So, recent studies in Nephrology are bucking the trend in genetic epidemiology, and challenging one of its most basic hypotheses. Whether this is because the assumptions themselves are flawed, or that Nephrology research is just catching up with other fields, remains to be seen.
A paradigm of modern genetic studies, such as GWAS, is that there is a natural balance to allelic variation, with common variation in the population conferring mild disease risk and, conversely, genes of strong disease effect being rare. This phenomenon is formally described by the ‘common disease/ common variant’ (CDCV) and ‘multiple rare variant’ (MRV) models. The CDCV model predicts the existence of common genetic variants (present in 5–50%) that confer low to modest disease risk (e.g relative risks of 1.1–1.5). Complementing this is the MRV model, which holds that complex traits result from many different mutations, each of which is individually rare (a few percent at most and perhaps orders of magnitude less common), but with very strong effect (for example, relative risks 5 – 10, or even more; see figure). This phenomenon is thought to explain why the search for causative genes derived from GWA studies has been relatively unsuccessful, where only a handful of causative genes have been discovered in follow-up sequencing studies. It is assumed that this difficulty in finding culprit genes is due to these modest effects making them difficult to recognize. Undiscovered common genes of strong effect are simply not thought to exist…
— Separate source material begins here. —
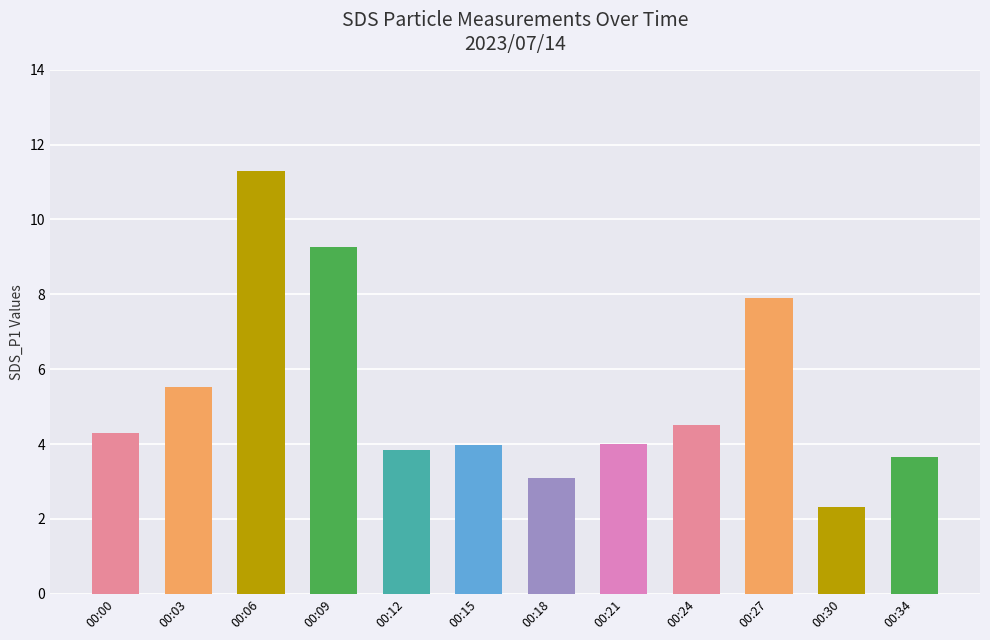

What is the change in value from 00:21 to 00:27?

+3.9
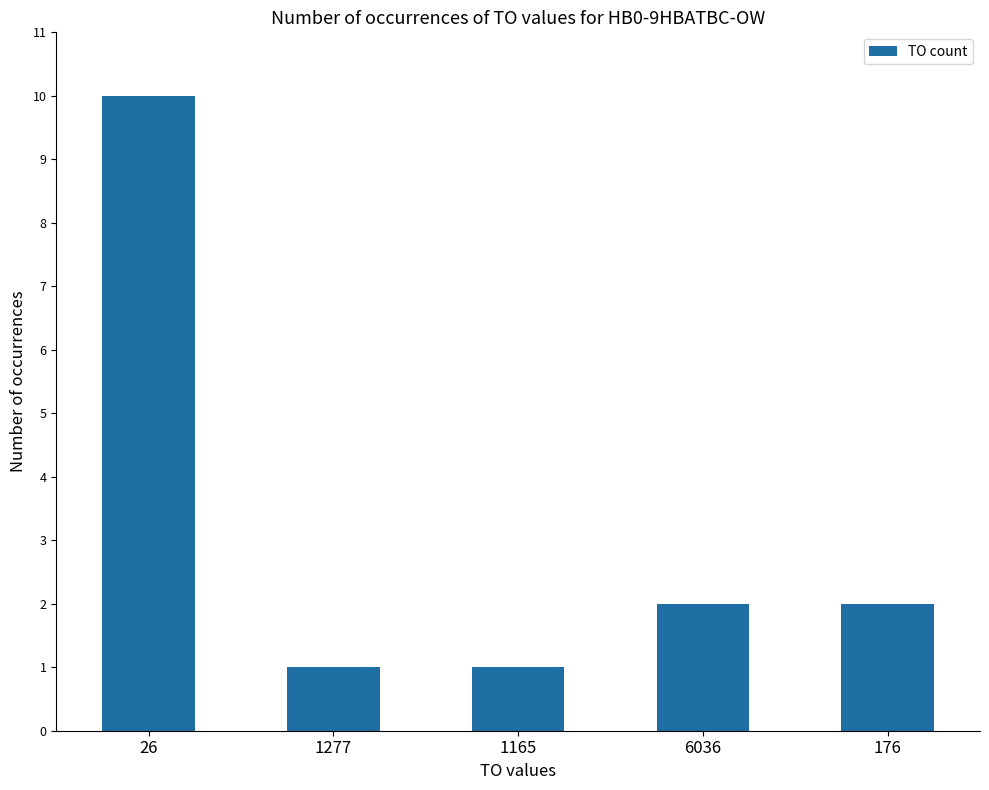

Reading left to right, transcribe all the data shown in this chart.

10	1	1	2	2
So what is going on in Nephrology? Within the space of a few short weeks there have been 2 separate, high quality studies identifying common disease-causing gene polymorphisms of very strong effect. First, there was the identification of 2 independent APOL1 variants, present in over 30% of African-American chromosomes, that carry odds ratios of 10.5 in idiopathic FSGS and 7.3 in hypertension-attributed ESRD. Analagous to HgbS-mediated protection from malaria, these APOL1 risk variants appear to have risen to very high frequency in Africa as they cause resistance to trypanosomal infection, thus protecting from sleeping sickness. Although the mechanism by which APOL1 variants cause kidney disease are not known, the mechanism of trypanosomal resistance has been described, and offers the hope for a new treatment of this life-threatening infection.
And now this morning, investigators from Hong Kong, reporting in JAMA, describe finding another set of common gene polymorphisms of strong effect. This candidate gene study of Chinese patients with type 2 diabetes, identified several variants of the PRKCß 1 gene as being associated with incident ESRD and, in a follow-up analysis, CKD. The adjusted risk for ESRD was 6.04 (95% CI, 2.00-18.31) for individuals with 4 risk alleles compared with those with 0 or 1, and allele frequencies were high (7-12.2%). PRKCß 1 is an excellent candidate for kidney disease risk in diabetes, with a prior RCT of blockade of its gene-product, PKC-ß, demonstrating slowed disease progression and reduced proteinuria in diabetic patients already on maximal medical therapy.